Our Founders
Dr. James M. Binnall
Dr. Binnall is an Associate Professor of Law, Criminology, and Criminal Justice at California State University, Long Beach (CSULB). He is also a licensed California attorney and a formerly incarcerated person who spent just over 4 years in prison for a DUI Homicide that claimed the life of his close friend. For the past 13 years, Dr. Binnall has maintained a law practice specializing in the representation of law students in the State Bar of California State Moral Character and Fitness Determination process.
Prior to his appointment at CSULB, Dr. Binnall was an Associate Professor of Law at the Savannah Law School (2014-2015) and a Law Teaching Fellow at the Georgetown University Law Center (2011-2013). At CSULB, Dr. Binnall is the Faculty Advisor for Rising Scholars and the Executive Director of Project Rebound – both organizations that work to ensure the success of formerly incarcerated and system involved students on campus.

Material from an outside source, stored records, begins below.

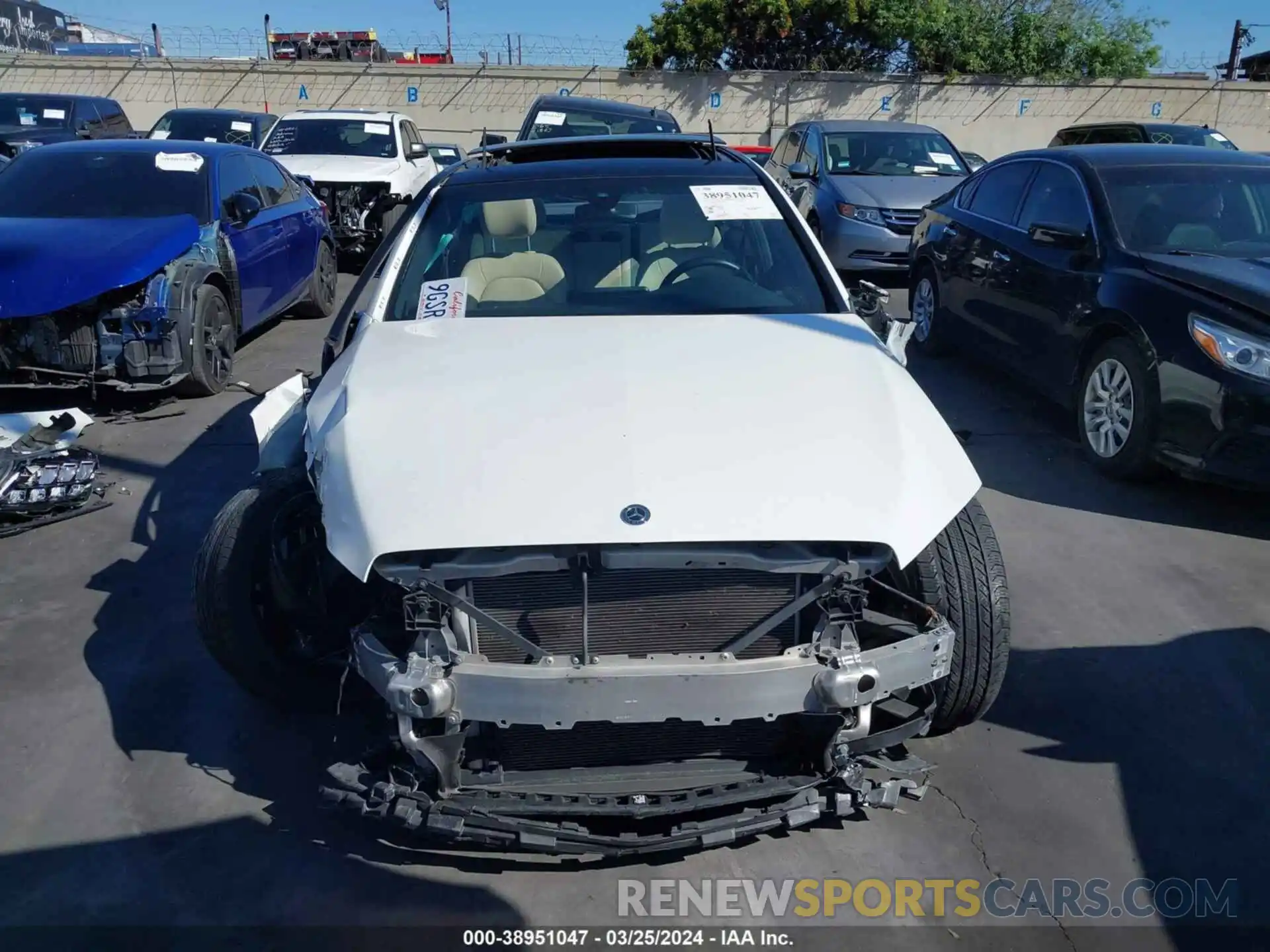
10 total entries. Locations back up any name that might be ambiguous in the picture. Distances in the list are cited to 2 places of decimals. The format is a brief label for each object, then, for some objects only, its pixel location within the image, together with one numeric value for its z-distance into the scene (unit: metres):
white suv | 11.41
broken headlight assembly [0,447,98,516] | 5.04
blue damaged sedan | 6.10
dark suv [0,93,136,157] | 14.77
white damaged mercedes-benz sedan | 2.52
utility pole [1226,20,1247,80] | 38.44
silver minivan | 10.26
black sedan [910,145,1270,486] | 4.84
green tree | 29.92
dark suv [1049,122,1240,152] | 14.52
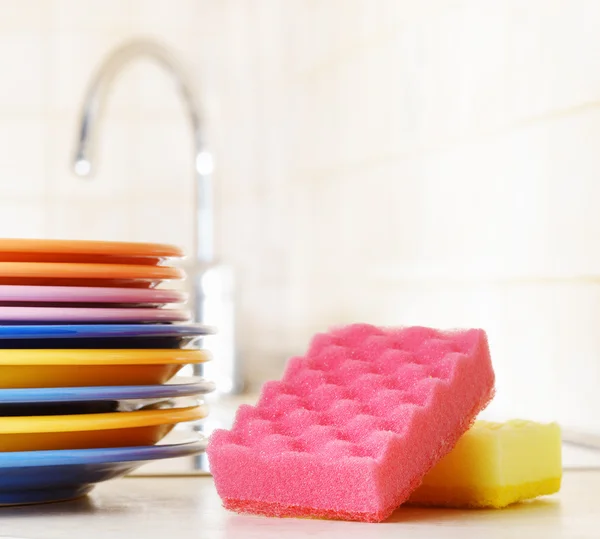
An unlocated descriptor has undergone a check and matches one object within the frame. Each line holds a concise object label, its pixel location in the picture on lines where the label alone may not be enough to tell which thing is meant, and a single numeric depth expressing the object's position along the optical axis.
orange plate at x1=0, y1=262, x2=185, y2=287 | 0.74
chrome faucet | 1.66
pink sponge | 0.71
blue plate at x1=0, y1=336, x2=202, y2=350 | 0.74
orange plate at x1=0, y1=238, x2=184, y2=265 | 0.75
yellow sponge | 0.75
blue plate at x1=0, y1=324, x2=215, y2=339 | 0.73
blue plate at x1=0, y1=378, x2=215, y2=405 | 0.73
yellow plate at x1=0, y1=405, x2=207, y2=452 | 0.73
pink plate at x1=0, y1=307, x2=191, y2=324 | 0.73
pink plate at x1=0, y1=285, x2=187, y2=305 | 0.74
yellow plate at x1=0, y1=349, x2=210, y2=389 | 0.73
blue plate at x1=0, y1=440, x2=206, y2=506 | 0.73
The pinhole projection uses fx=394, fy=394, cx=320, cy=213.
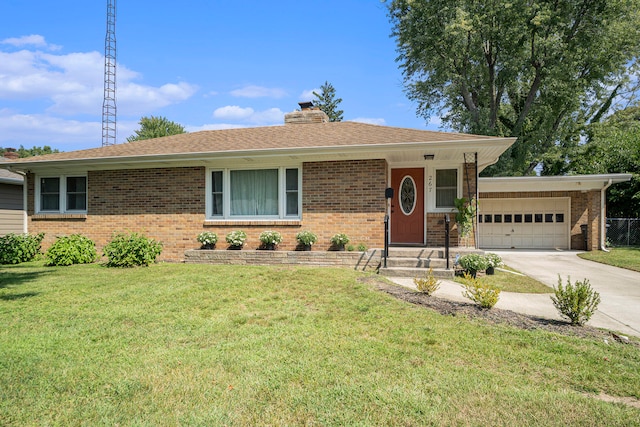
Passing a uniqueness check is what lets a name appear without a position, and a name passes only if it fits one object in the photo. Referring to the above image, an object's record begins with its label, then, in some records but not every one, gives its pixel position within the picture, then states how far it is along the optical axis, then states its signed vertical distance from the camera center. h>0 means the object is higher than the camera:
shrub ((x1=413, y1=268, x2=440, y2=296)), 6.33 -1.14
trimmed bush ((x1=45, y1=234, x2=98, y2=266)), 10.19 -1.01
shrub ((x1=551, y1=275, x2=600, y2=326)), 4.93 -1.09
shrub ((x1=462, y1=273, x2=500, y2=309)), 5.53 -1.15
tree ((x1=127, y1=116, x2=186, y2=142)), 36.62 +8.21
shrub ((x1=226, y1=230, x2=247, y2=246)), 10.35 -0.62
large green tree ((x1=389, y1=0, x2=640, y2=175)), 19.52 +8.29
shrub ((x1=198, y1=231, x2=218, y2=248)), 10.52 -0.67
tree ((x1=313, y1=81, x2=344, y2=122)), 43.28 +12.74
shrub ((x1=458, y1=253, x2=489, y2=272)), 8.35 -0.99
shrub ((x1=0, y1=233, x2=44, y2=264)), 10.88 -1.00
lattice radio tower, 28.95 +10.45
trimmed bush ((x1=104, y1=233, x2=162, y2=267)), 9.66 -0.95
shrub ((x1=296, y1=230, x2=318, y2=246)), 9.91 -0.58
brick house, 9.85 +0.82
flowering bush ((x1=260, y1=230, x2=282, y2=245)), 10.13 -0.60
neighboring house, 14.13 +0.33
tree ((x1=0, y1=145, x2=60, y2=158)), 52.81 +8.57
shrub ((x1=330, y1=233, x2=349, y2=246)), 9.63 -0.59
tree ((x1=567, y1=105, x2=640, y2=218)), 18.08 +3.18
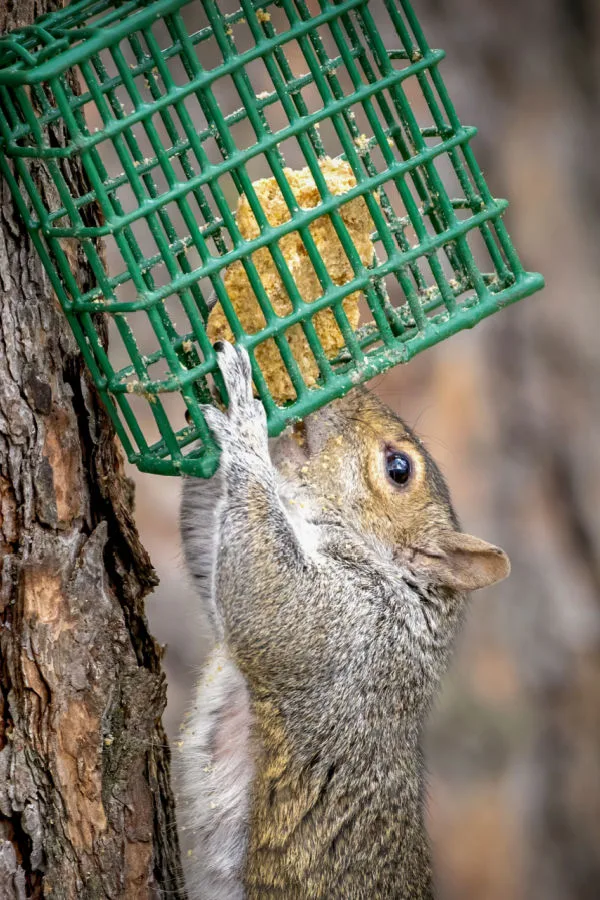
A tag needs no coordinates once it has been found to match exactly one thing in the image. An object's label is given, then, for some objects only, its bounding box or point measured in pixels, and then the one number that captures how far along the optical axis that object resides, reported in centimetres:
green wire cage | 436
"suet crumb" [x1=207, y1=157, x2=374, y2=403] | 500
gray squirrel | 520
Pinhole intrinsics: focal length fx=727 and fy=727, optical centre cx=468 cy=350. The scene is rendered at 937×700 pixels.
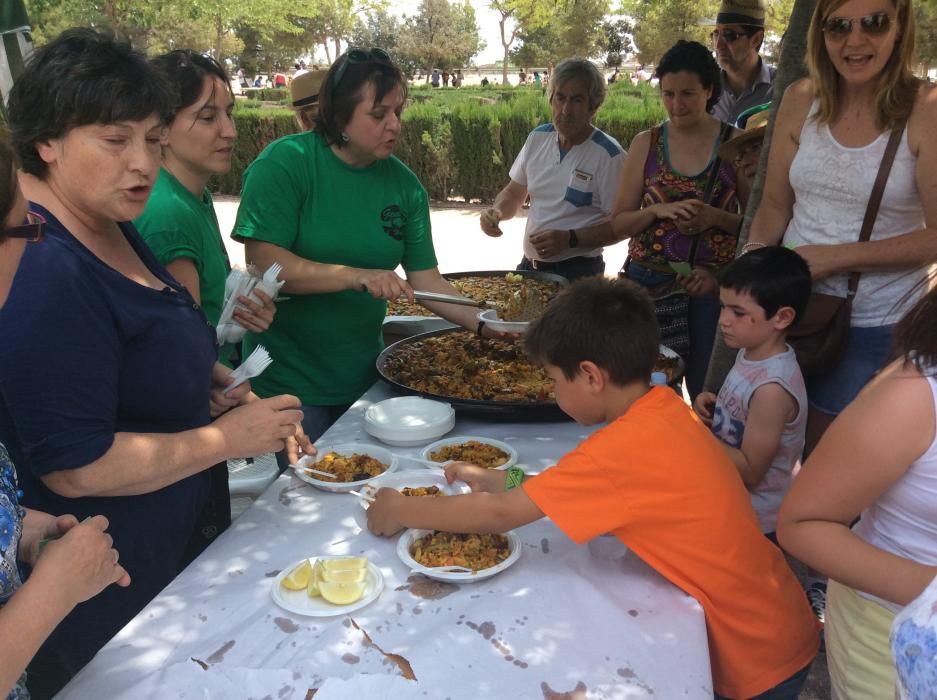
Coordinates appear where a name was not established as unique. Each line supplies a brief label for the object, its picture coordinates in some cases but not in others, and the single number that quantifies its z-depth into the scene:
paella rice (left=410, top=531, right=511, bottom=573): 1.57
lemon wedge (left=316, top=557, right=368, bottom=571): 1.51
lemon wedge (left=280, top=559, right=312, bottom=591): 1.47
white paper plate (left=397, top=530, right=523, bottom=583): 1.50
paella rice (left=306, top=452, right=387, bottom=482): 1.99
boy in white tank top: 2.26
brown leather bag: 2.47
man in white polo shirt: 4.26
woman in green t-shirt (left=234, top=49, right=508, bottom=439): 2.51
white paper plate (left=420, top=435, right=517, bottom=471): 2.10
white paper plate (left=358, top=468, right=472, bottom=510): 1.92
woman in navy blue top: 1.38
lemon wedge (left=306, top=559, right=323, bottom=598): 1.46
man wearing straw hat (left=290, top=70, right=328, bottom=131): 4.30
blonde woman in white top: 2.31
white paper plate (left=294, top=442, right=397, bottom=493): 1.90
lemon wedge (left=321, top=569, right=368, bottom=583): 1.47
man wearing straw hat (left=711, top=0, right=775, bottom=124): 4.23
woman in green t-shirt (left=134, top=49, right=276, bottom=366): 2.08
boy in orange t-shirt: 1.53
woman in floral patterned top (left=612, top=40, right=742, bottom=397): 3.56
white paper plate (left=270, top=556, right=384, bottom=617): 1.40
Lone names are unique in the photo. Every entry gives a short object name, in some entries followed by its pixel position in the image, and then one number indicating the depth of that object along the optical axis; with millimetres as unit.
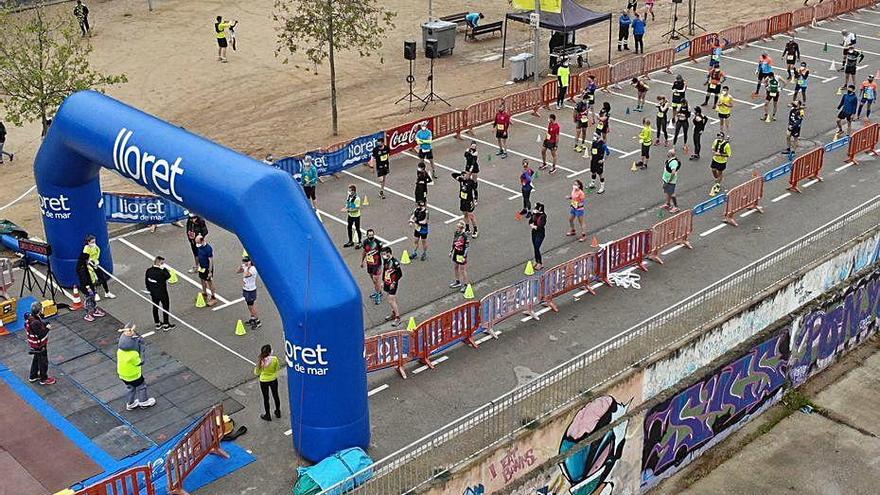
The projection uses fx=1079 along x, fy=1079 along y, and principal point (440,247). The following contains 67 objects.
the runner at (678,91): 30125
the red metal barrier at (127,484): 14641
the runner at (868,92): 31484
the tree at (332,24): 30875
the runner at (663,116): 29078
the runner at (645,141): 28141
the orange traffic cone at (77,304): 22103
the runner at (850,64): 34875
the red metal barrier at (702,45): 38312
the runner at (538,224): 22719
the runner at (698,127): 28658
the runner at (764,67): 34312
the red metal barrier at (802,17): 42219
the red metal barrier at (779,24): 41062
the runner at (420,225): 23094
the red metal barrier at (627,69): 35781
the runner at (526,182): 25156
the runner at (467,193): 24062
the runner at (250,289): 20672
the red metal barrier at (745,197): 25625
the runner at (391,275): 20656
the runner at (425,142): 27781
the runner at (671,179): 25203
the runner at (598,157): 26706
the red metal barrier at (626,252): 22547
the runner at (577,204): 24195
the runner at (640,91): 33094
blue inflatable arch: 15852
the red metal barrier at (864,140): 29281
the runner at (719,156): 26609
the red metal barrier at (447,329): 19453
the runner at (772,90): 32000
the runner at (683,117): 29219
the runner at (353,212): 23609
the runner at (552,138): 27938
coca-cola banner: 29969
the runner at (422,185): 24141
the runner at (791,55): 34944
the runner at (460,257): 21906
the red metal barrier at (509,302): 20469
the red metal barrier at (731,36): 39594
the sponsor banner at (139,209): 25391
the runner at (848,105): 30438
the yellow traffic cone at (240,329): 21000
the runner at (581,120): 29797
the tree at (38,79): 27734
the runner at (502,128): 29188
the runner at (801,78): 32188
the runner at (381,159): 26969
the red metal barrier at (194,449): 15867
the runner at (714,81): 32844
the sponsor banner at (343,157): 28328
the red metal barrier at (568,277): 21484
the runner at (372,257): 21484
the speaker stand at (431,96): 34841
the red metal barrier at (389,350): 18875
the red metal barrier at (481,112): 31969
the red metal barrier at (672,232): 23625
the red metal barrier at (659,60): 36891
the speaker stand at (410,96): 34812
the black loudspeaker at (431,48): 35156
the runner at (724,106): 30250
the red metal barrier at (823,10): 43094
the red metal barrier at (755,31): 40300
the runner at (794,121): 29328
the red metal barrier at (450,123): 31250
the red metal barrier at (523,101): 33156
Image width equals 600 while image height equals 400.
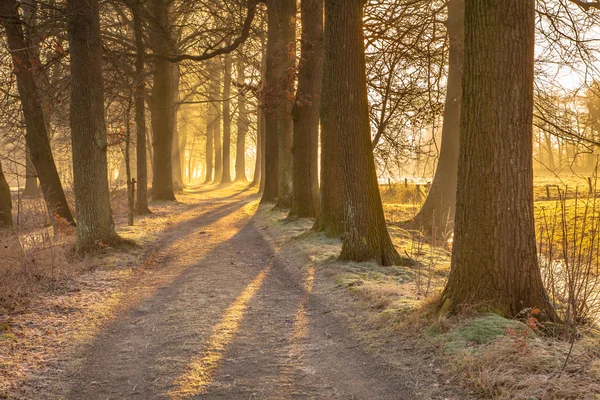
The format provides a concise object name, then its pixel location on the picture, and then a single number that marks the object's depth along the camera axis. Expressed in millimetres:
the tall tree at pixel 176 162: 35406
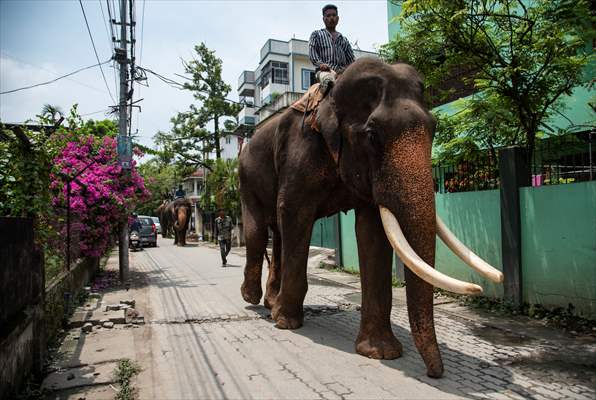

Dr. Binnall’s research focuses on the civic marginalization of those with criminal convictions, parole and post-release, and conditions of confinement. His primary research focus examines the exclusion of individuals with a felony conviction from the jury process. The nation’s leading scholar on the topic, Dr. Binnall has testified for the U.S. Commission on Civil Rights and presented his research to the American Bar Association’s Jury Commission. He has published numerous articles in both law reviews and social science journals, and is the author of the first book devoted to the issue of record-based juror exclusion: Twenty Million Angry Men: The Case for Including Convicted Felons in Our Jury Process (University of California Press, 2021).
Frankie Guzman
Francis (“Frankie”) V. Guzman is a youth justice policy attorney and Director of the Youth Justice Initiative at the National Center for Youth Law in Oakland, California. Frankie works to eliminate the practice of prosecuting and incarcerating children in California’s adult criminal justice system, reduce incarceration and justice system involvement, and increase developmentally appropriate services for youth in communities statewide.
At age 15, he was arrested for armed robbery and, on his first offense, was sentenced to serve 15 years in the California Youth Authority. Released on parole after serving six years, Frankie enrolled in Oxnard College and transferred to UC Berkeley where he earned a BA in English. Frankie graduated from UCLA School of Law and became an expert in juvenile law and policy with a focus on ending the prosecution of youth as adults.
Through partnerships with public agencies, community organizations, and advocacy groups, Guzman has helped lead California’s effort to dramatically reduce the number of youth prosecuted as adults and serving time in adult prisons, reduce the number of youth incarcerated and involved in the juvenile justice system, and increase funds and resources for community-based services for youth statewide.